December 14, 2009 | Unregistered CommenterBordeaux

I own quite a few of these cookbooks (including one by Batali) that I love to read and almost never make any recipes from but I do get inspired to create my own versions of the dishes. Your migas look wonderful, I've would love to try some!

December 14, 2009 | Unregistered CommenterNatasha - 5 Star Foodie

Looks delicious....with egg on top! Happy new year!

December 29, 2009 | Unregistered CommenterErica

Thanks, Erica! Happy new year to you!

January 1, 2010 | Registered CommenterAngela

They look so pretty and easy! I made them recently but they spread a little bit and did´t keep the shape. Do you know what could go wrong?

January 7, 2010 | Unregistered Commenterchai tee

Hi Chai Tee -- Don't worry about keeping to any shape. It's supposed to be scattered looking. Enjoy!

January 7, 2010 | Registered CommenterAngela

this looks delish and different. i agree, that i like gertting my books worth! on that note, i am giving away a cookbook on my blog, so u should enter!:)


January 21, 2010 | Unregistered Commenter++MIRA++

Awesome recipe- so hearty and complex. Chorizo makes me hungry every time I think about it. It is too bad Batali's book was a let down, because I think he is an excellent chef. Sometimes when two worlds collide such as travel and food, one has to take the back seat. I am glad I ran across your page- beautiful pictures and inspiring recipes.

January 23, 2010 | Unregistered CommenterDaniel

Hi Angela,

I am finally back visiting one of my favorite blogs after some time. I did watch that episode and the migas dish caught my attention.
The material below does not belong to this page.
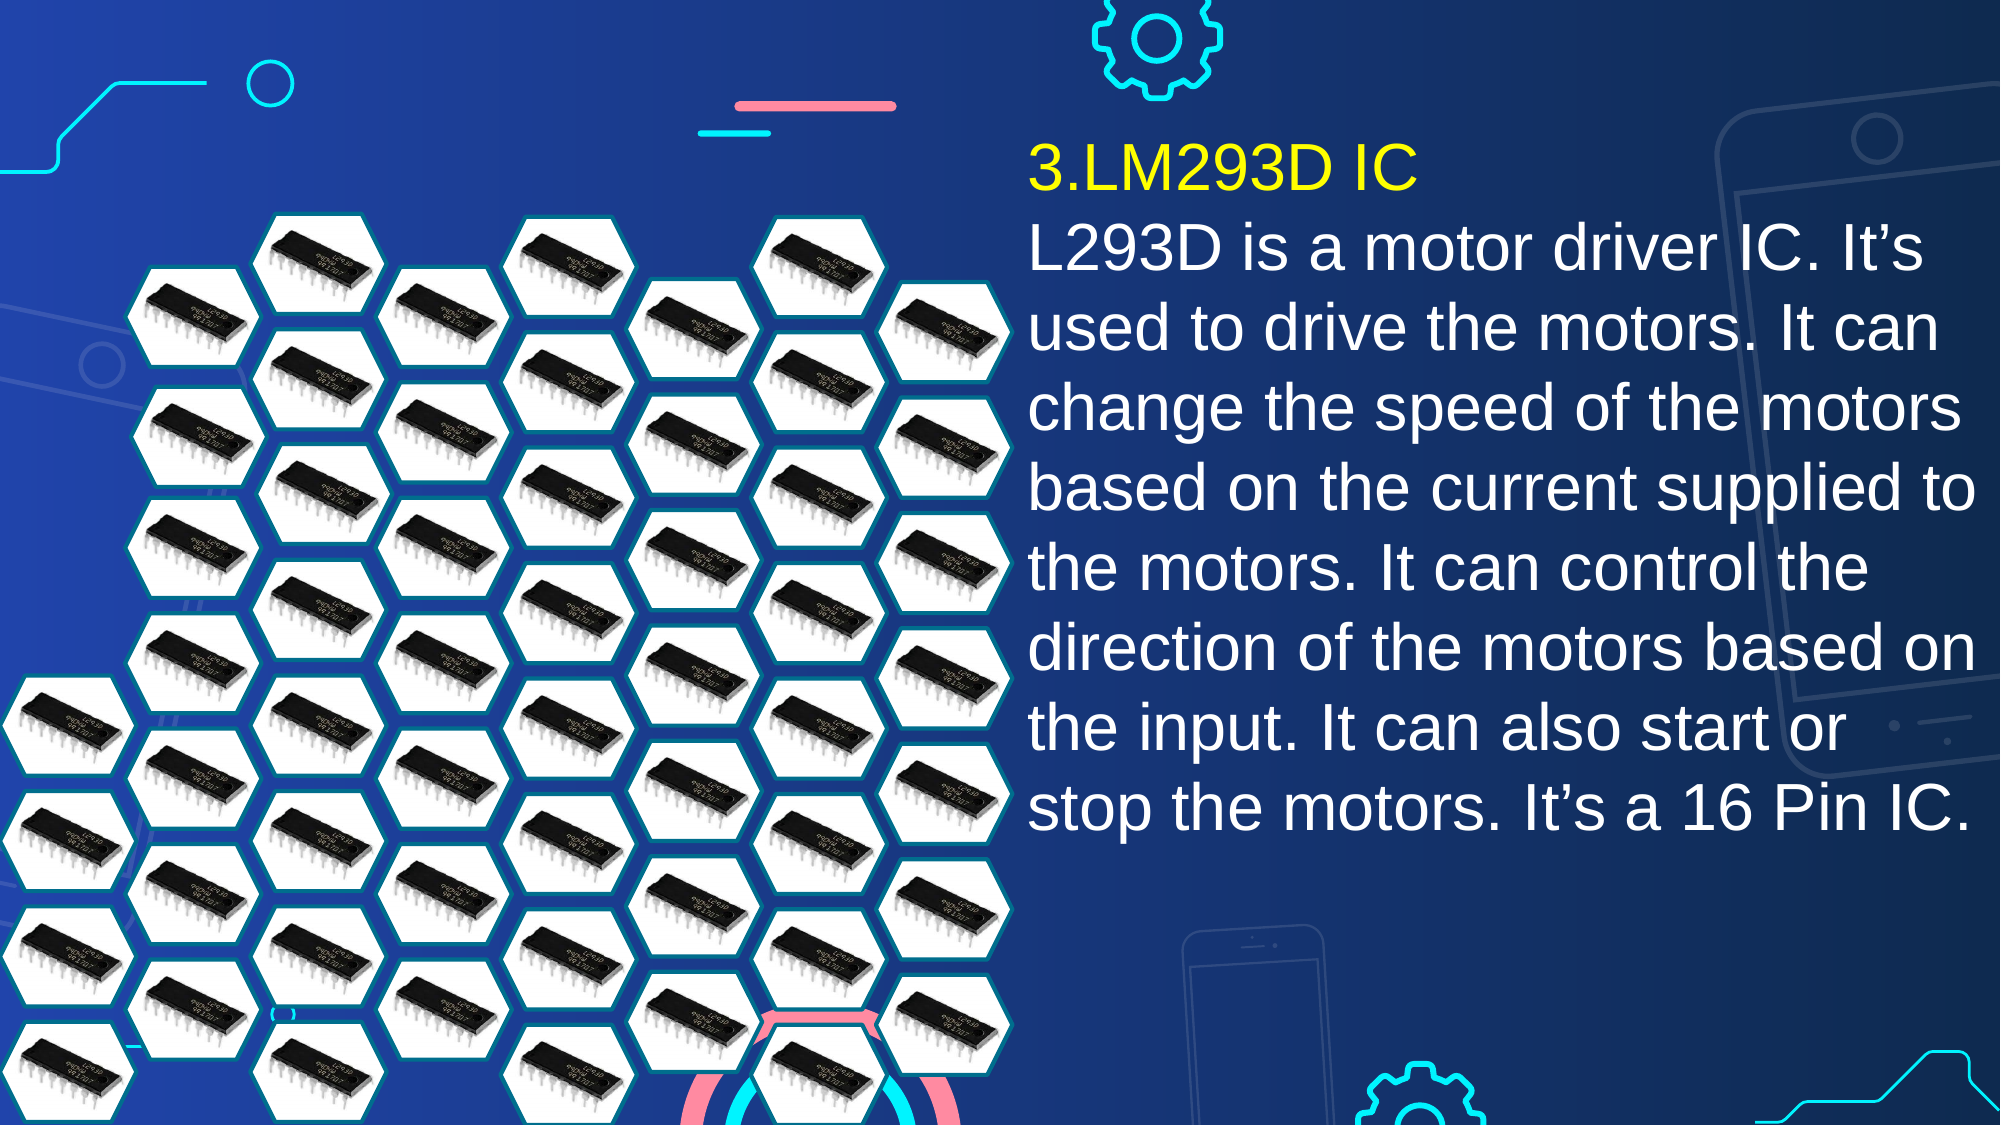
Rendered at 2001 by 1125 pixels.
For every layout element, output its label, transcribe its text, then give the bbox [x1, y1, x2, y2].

text_box 3.LM293D IC L293D is a motor driver IC. It’s used to drive the motors. It can change the speed of the motors based on the current supplied to the motors. It can control the direction of the motors based on the input. It can also start or stop the motors. It’s a 16 Pin IC. [1012, 116, 2000, 852]
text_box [0, 213, 1013, 1125]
Thanks for the recipe, I will try it for sure. It will be something different to do with old bread besides bread pudding and Italian bread and egg soup.


January 23, 2010 | Unregistered CommenterMely

Thanks, Daniel. I totally agree about chorizo. There is just something about it that always makes me hungry. And paired with a little sweetness like grapes or currants, the spicy, fatty chorizo is just heaven. Thanks for visiting; I'm glad you like the blog!
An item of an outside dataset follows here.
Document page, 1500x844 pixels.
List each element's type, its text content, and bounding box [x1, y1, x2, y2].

Hey Mely -- Good to hear from you! Recipes using old bread are the best -- virtuous AND tasty! :)

January 24, 2010 | Registered CommenterAngela

I absolutely agree with you that the cookbook is only so-so! I bought it because Mario Batali happened to be at the bookstore and offered signed copies. The photography is beautiful, but hello, why a ginger soy duck? How Spanish is that, Gwyneth?
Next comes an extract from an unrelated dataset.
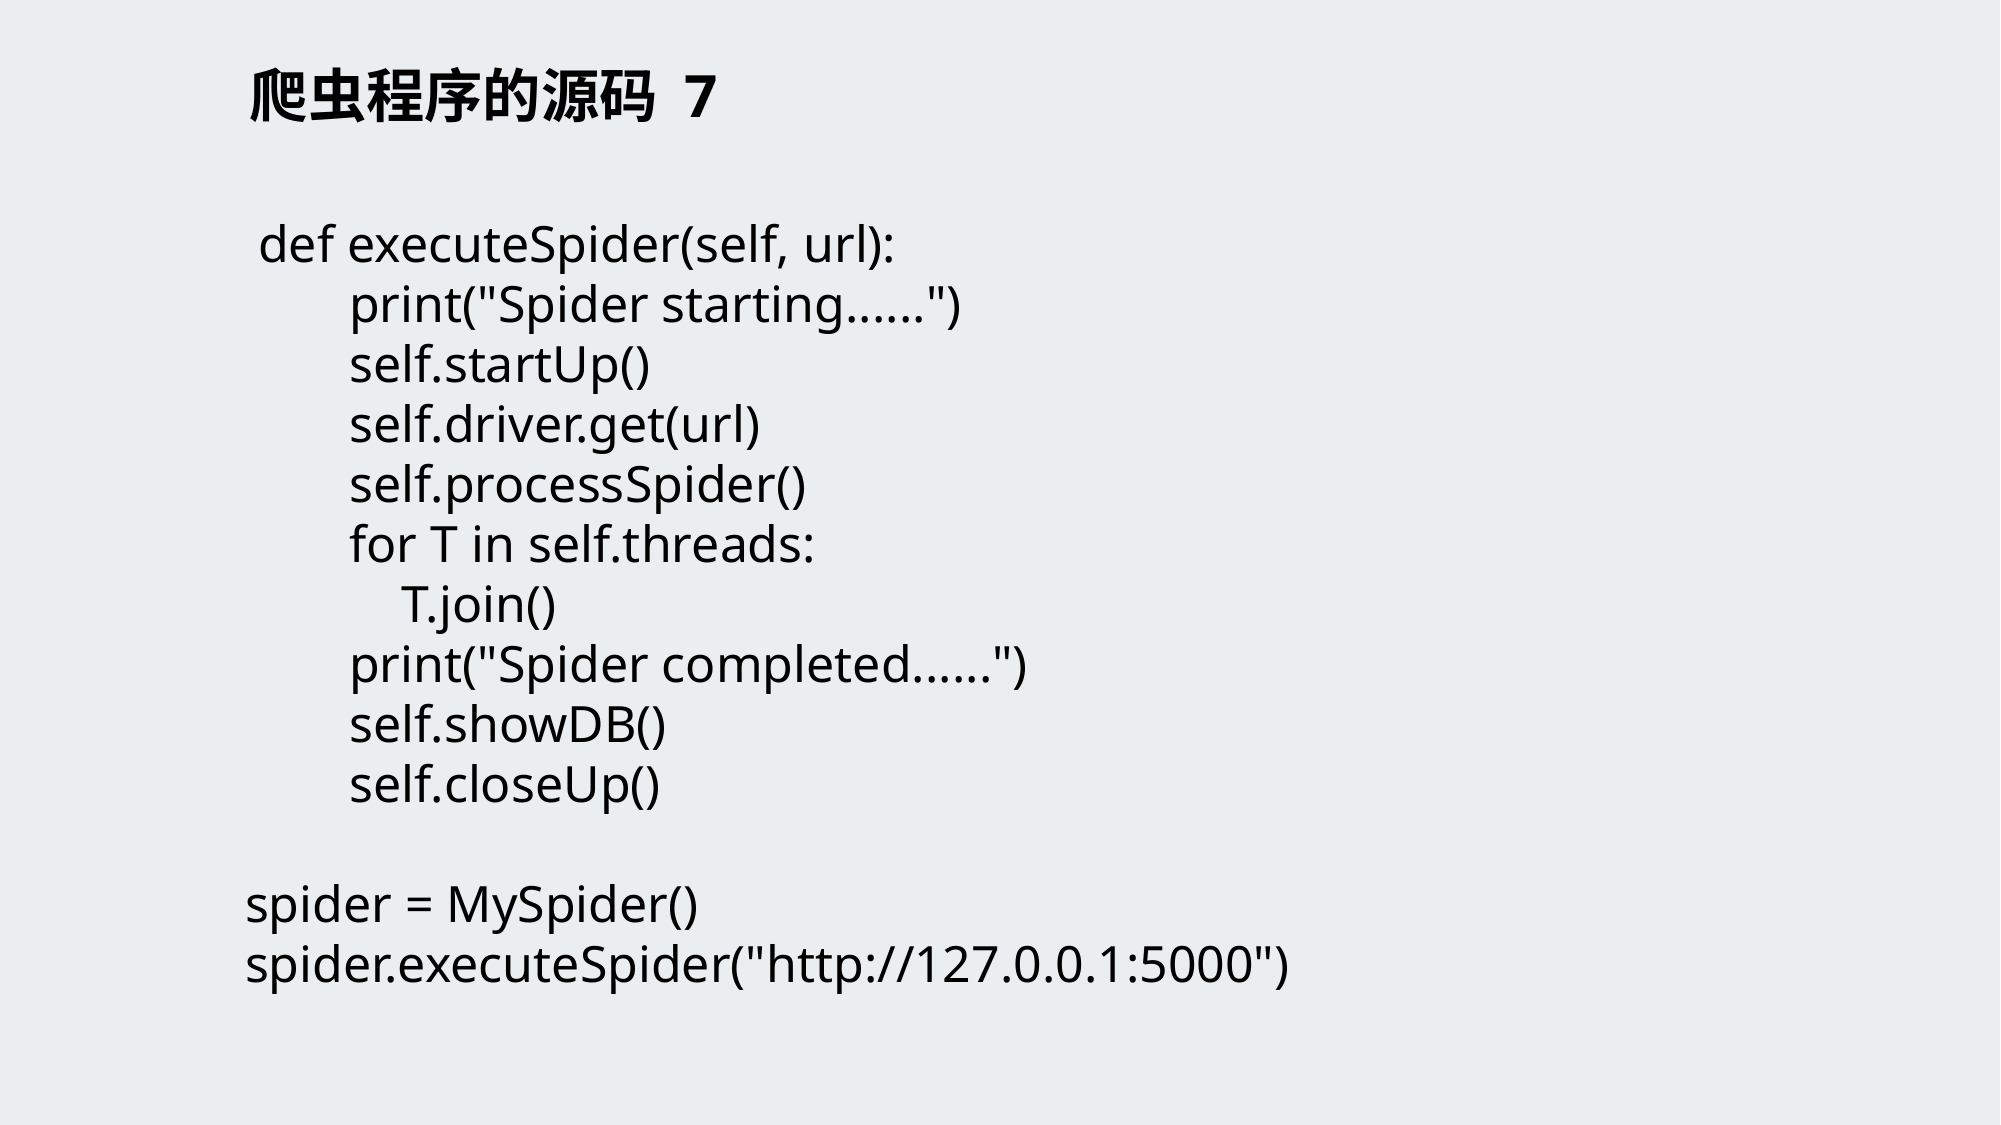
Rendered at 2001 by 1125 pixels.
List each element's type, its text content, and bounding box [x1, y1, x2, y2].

Still, I think there are quite a few simple dishes. I'm excited to soak some bread in wine and basically make French toast of it.

January 29, 2010 | Unregistered CommenterMelody

Too funny. There did seem to be a few recipes that didn't quite fit in that book. I think I must have missed the bread-soaked-in-wine dish. That sounds interesting. I'll have to check it out; thanks!

February 11, 2010 | Registered CommenterAngela

Hi Angela, just stopping by to tell you we miss you! Not that I have any right to talk, since I fell off the face of the blogging earth for 4 months. But anyway, I kind of couldn't stand the one episode of this series I saw, so was never inspired to get the cookbook. But a trip to Spain would probably have made me think twice! Hope you had a great time!

March 5, 2010 | Unregistered CommenterAndrea

You have really great recipes here and I hope your okay! We miss your posts :)

March 12, 2010 | Unregistered CommenterAlisa

Thanks, Alisa and Andrea! I'm doing great but have been immersed in a cookbook project, which has turned my creative energies away from the blog for a while. I hope to post something soon. Thanks for your encouragement and kind notes!

March 13, 2010 | Registered CommenterAngela

Gosh this looks absolutely delicious!!!

March 22, 2010 | Unregistered Commenteraruna

If you are in the corner and have got no money to go out from that point, you would need to receive the loans. Just because that would aid you for sure. I get short term loan every time I need and feel myself fine because of this.

March 30, 2010 | Unregistered CommenterAbbyTownsend23

If you want a good Spanish cookbook, The New Spanish Table is amazing, and talks a lot about regionalism, and Penelope Casa's La Cocina de Mama has amazing recipes.